Data records:
----------

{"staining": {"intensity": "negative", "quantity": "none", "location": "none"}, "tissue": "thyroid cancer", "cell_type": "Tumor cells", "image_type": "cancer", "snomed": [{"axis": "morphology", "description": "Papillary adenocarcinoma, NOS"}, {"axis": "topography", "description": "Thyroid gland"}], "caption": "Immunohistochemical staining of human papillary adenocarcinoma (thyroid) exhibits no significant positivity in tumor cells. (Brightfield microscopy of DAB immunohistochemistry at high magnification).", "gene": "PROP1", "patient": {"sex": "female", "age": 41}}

----------

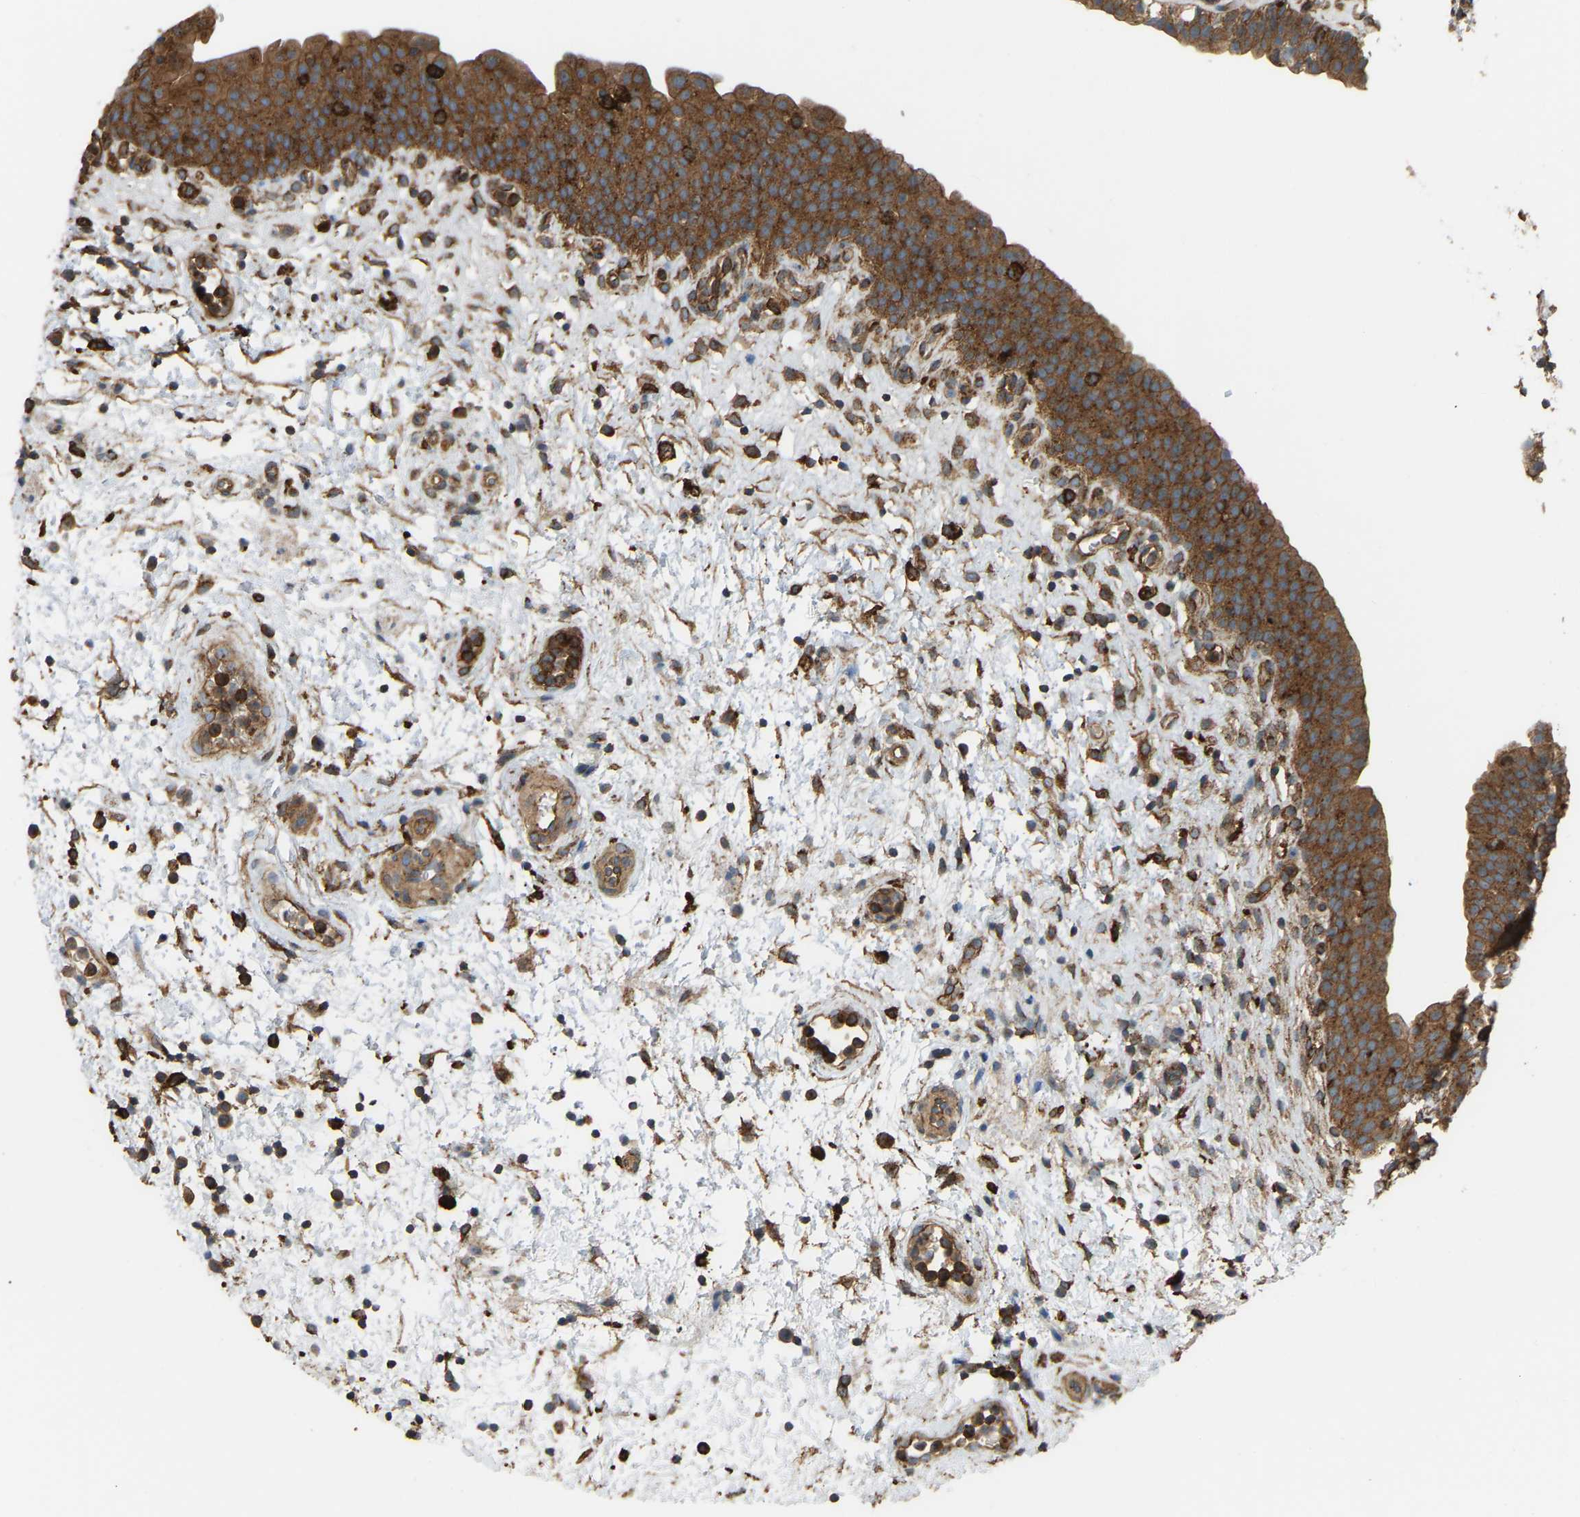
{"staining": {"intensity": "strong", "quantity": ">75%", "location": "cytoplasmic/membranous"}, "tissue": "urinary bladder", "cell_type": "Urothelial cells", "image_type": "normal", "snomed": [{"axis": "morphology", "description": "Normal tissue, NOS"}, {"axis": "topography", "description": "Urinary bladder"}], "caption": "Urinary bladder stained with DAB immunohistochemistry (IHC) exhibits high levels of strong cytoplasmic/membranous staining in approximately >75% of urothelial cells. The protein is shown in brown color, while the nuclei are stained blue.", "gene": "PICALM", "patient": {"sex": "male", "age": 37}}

----------

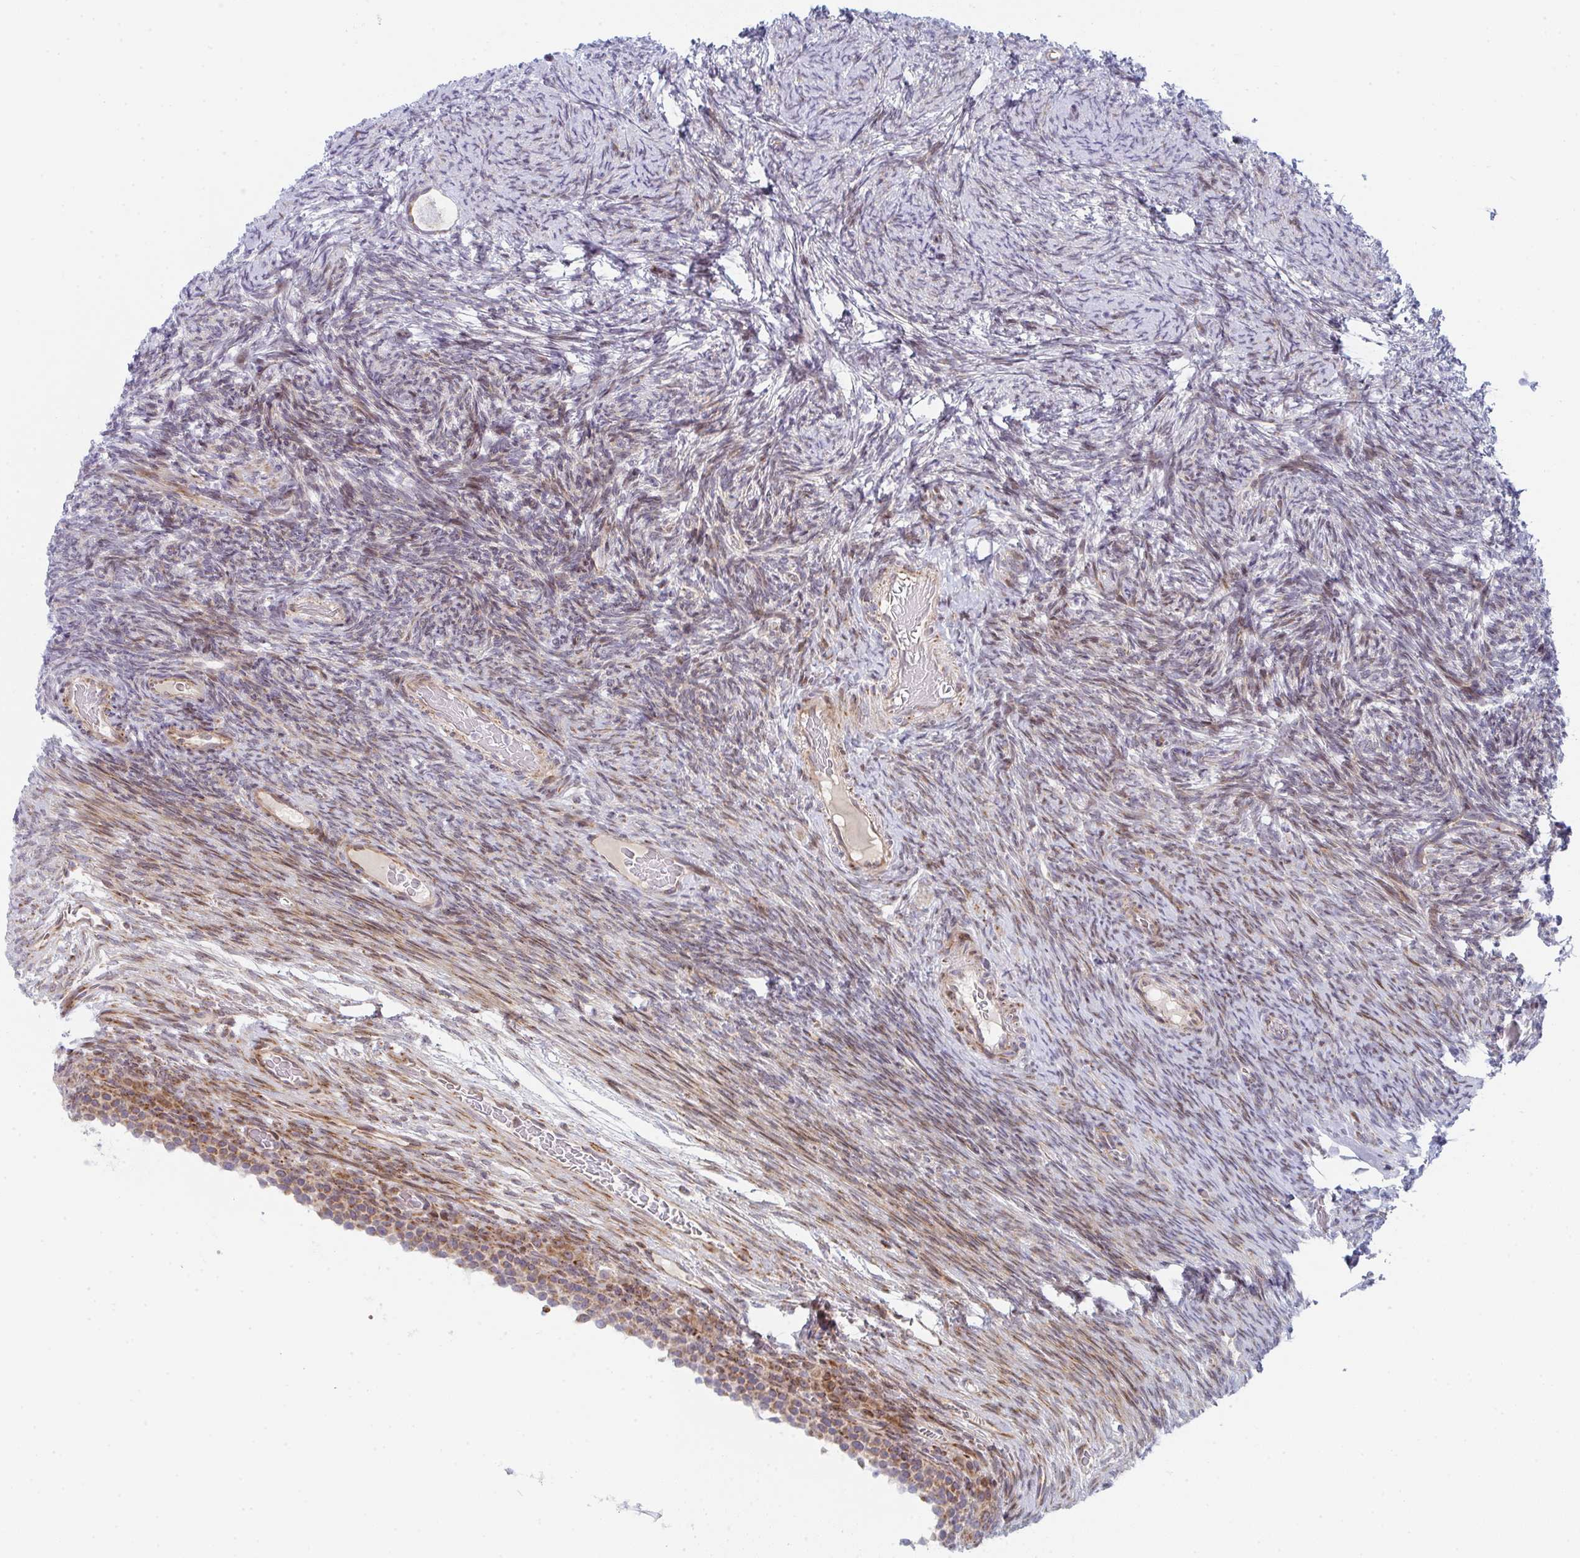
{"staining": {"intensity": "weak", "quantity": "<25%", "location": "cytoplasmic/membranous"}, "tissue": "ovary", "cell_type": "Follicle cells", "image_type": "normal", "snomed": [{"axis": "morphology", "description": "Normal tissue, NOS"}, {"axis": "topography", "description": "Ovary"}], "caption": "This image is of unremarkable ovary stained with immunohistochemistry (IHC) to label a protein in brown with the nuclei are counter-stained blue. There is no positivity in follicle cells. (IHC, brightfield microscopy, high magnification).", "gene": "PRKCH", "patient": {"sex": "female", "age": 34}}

----------

Task statement: Could you return all lines from the records that include the word "exhibits"?

Output of the exercise:
{"staining": {"intensity": "negative", "quantity": "none", "location": "none"}, "tissue": "thyroid cancer", "cell_type": "Tumor cells", "image_type": "cancer", "snomed": [{"axis": "morphology", "description": "Papillary adenocarcinoma, NOS"}, {"axis": "topography", "description": "Thyroid gland"}], "caption": "Immunohistochemical staining of human papillary adenocarcinoma (thyroid) exhibits no significant positivity in tumor cells. (Brightfield microscopy of DAB immunohistochemistry at high magnification).", "gene": "PROP1", "patient": {"sex": "female", "age": 41}}
{"staining": {"intensity": "strong", "quantity": ">75%", "location": "cytoplasmic/membranous"}, "tissue": "urinary bladder", "cell_type": "Urothelial cells", "image_type": "normal", "snomed": [{"axis": "morphology", "description": "Normal tissue, NOS"}, {"axis": "topography", "description": "Urinary bladder"}], "caption": "Urinary bladder stained with DAB immunohistochemistry (IHC) exhibits high levels of strong cytoplasmic/membranous staining in approximately >75% of urothelial cells. The protein is shown in brown color, while the nuclei are stained blue.", "gene": "PICALM", "patient": {"sex": "male", "age": 37}}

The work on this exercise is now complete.